#### [What to produce]
Go through the entries and transcribe each one exactly, dropping the pictures.

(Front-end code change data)
┄┄┄┄┄┄

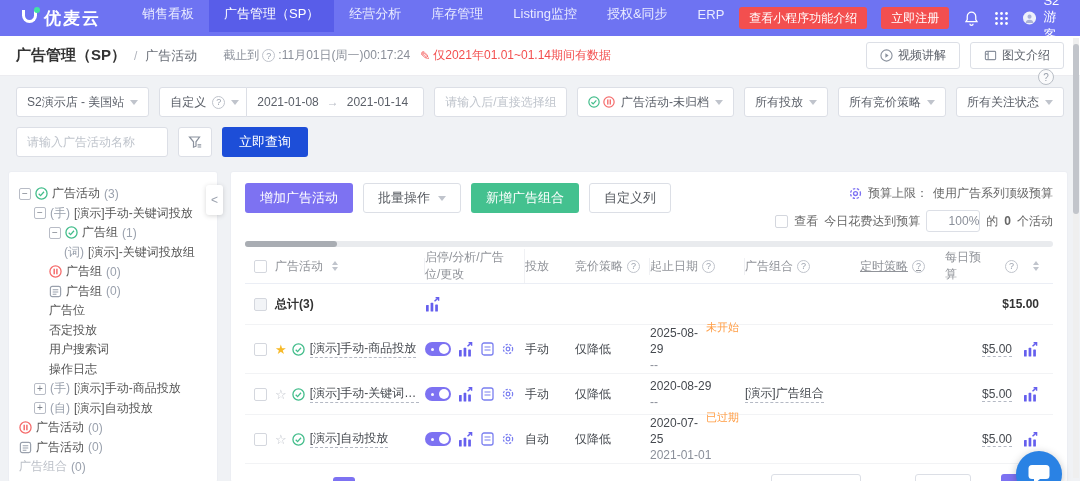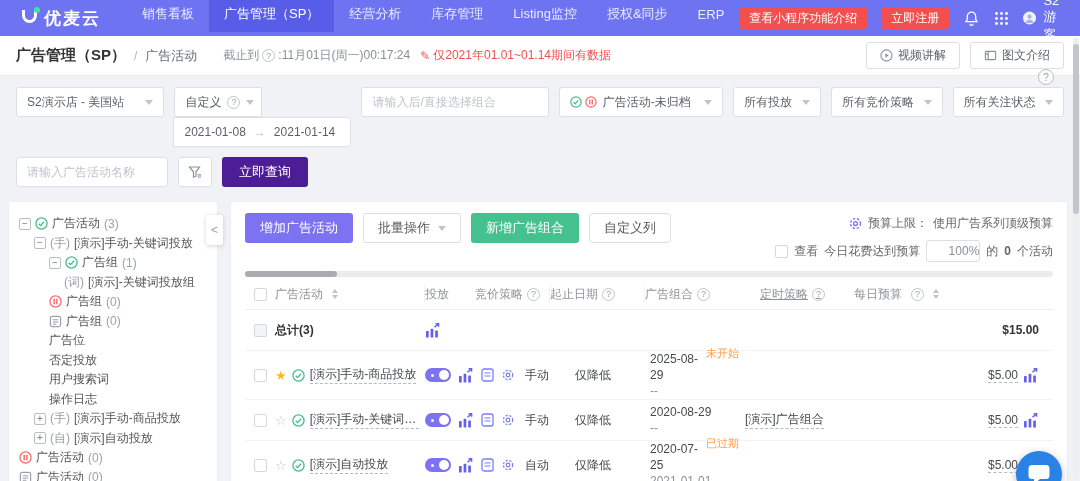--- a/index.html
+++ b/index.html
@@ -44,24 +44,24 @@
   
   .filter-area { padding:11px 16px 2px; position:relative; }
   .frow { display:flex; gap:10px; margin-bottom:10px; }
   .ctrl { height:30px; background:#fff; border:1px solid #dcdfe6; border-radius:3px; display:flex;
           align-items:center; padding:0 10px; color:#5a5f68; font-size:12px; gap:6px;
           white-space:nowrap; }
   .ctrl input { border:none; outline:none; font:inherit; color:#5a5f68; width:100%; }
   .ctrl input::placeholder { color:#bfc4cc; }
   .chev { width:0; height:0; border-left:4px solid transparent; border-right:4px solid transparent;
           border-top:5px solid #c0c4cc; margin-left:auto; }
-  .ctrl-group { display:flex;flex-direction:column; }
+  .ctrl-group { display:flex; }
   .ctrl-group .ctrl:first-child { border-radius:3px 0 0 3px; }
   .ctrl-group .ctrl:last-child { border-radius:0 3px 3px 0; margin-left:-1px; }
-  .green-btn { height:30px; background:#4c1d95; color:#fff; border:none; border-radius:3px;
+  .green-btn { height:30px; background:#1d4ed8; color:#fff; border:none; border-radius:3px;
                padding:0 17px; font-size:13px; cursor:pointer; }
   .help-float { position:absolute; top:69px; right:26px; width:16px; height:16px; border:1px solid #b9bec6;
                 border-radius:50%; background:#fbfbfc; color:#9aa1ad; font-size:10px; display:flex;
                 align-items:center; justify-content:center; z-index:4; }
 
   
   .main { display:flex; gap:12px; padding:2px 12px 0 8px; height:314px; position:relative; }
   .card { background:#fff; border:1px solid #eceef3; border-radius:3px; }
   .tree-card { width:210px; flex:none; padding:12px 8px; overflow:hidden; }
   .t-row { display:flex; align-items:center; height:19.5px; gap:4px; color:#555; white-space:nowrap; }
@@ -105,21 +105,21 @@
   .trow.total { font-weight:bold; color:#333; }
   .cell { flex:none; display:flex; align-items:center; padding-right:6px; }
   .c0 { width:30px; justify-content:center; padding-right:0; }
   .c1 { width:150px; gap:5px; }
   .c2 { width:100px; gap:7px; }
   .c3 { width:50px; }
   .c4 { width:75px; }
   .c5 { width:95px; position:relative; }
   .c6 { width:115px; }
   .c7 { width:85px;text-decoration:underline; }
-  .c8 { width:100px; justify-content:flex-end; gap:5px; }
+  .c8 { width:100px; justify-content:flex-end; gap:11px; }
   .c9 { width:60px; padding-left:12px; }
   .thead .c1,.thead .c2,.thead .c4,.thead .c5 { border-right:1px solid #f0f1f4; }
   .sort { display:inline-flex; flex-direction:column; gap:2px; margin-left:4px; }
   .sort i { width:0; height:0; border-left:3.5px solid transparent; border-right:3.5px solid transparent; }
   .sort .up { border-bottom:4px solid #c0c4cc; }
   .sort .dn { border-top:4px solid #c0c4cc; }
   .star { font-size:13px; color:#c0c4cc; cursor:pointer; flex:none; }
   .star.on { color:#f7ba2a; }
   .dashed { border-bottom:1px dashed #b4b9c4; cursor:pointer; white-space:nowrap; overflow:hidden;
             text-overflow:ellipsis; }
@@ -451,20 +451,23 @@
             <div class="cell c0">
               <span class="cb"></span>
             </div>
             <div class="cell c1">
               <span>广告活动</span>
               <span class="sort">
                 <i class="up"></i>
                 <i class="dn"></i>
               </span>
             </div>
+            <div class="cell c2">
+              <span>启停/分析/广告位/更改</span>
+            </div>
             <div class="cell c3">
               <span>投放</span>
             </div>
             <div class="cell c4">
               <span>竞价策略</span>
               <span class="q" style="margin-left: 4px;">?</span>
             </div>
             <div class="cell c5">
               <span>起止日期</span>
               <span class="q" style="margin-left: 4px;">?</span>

┄┄┄┄┄┄

#### [Written answer]
--- a/index.html
+++ b/index.html
@@ -44,24 +44,24 @@
   
   .filter-area { padding:11px 16px 2px; position:relative; }
   .frow { display:flex; gap:10px; margin-bottom:10px; }
   .ctrl { height:30px; background:#fff; border:1px solid #dcdfe6; border-radius:3px; display:flex;
           align-items:center; padding:0 10px; color:#5a5f68; font-size:12px; gap:6px;
           white-space:nowrap; }
   .ctrl input { border:none; outline:none; font:inherit; color:#5a5f68; width:100%; }
   .ctrl input::placeholder { color:#bfc4cc; }
   .chev { width:0; height:0; border-left:4px solid transparent; border-right:4px solid transparent;
           border-top:5px solid #c0c4cc; margin-left:auto; }
-  .ctrl-group { display:flex;flex-direction:column; }
+  .ctrl-group { display:flex; }
   .ctrl-group .ctrl:first-child { border-radius:3px 0 0 3px; }
   .ctrl-group .ctrl:last-child { border-radius:0 3px 3px 0; margin-left:-1px; }
-  .green-btn { height:30px; background:#4c1d95; color:#fff; border:none; border-radius:3px;
+  .green-btn { height:30px; background:#1d4ed8; color:#fff; border:none; border-radius:3px;
                padding:0 17px; font-size:13px; cursor:pointer; }
   .help-float { position:absolute; top:69px; right:26px; width:16px; height:16px; border:1px solid #b9bec6;
                 border-radius:50%; background:#fbfbfc; color:#9aa1ad; font-size:10px; display:flex;
                 align-items:center; justify-content:center; z-index:4; }
 
   
   .main { display:flex; gap:12px; padding:2px 12px 0 8px; height:314px; position:relative; }
   .card { background:#fff; border:1px solid #eceef3; border-radius:3px; }
   .tree-card { width:210px; flex:none; padding:12px 8px; overflow:hidden; }
   .t-row { display:flex; align-items:center; height:19.5px; gap:4px; color:#555; white-space:nowrap; }
@@ -105,21 +105,21 @@
   .trow.total { font-weight:bold; color:#333; }
   .cell { flex:none; display:flex; align-items:center; padding-right:6px; }
   .c0 { width:30px; justify-content:center; padding-right:0; }
   .c1 { width:150px; gap:5px; }
   .c2 { width:100px; gap:7px; }
   .c3 { width:50px; }
   .c4 { width:75px; }
   .c5 { width:95px; position:relative; }
   .c6 { width:115px; }
   .c7 { width:85px;text-decoration:underline; }
-  .c8 { width:100px; justify-content:flex-end; gap:5px; }
+  .c8 { width:100px; justify-content:flex-end; gap:11px; }
   .c9 { width:60px; padding-left:12px; }
   .thead .c1,.thead .c2,.thead .c4,.thead .c5 { border-right:1px solid #f0f1f4; }
   .sort { display:inline-flex; flex-direction:column; gap:2px; margin-left:4px; }
   .sort i { width:0; height:0; border-left:3.5px solid transparent; border-right:3.5px solid transparent; }
   .sort .up { border-bottom:4px solid #c0c4cc; }
   .sort .dn { border-top:4px solid #c0c4cc; }
   .star { font-size:13px; color:#c0c4cc; cursor:pointer; flex:none; }
   .star.on { color:#f7ba2a; }
   .dashed { border-bottom:1px dashed #b4b9c4; cursor:pointer; white-space:nowrap; overflow:hidden;
             text-overflow:ellipsis; }
@@ -451,20 +451,23 @@
             <div class="cell c0">
               <span class="cb"></span>
             </div>
             <div class="cell c1">
               <span>广告活动</span>
               <span class="sort">
                 <i class="up"></i>
                 <i class="dn"></i>
               </span>
             </div>
+            <div class="cell c2">
+              <span>启停/分析/广告位/更改</span>
+            </div>
             <div class="cell c3">
               <span>投放</span>
             </div>
             <div class="cell c4">
               <span>竞价策略</span>
               <span class="q" style="margin-left: 4px;">?</span>
             </div>
             <div class="cell c5">
               <span>起止日期</span>
               <span class="q" style="margin-left: 4px;">?</span>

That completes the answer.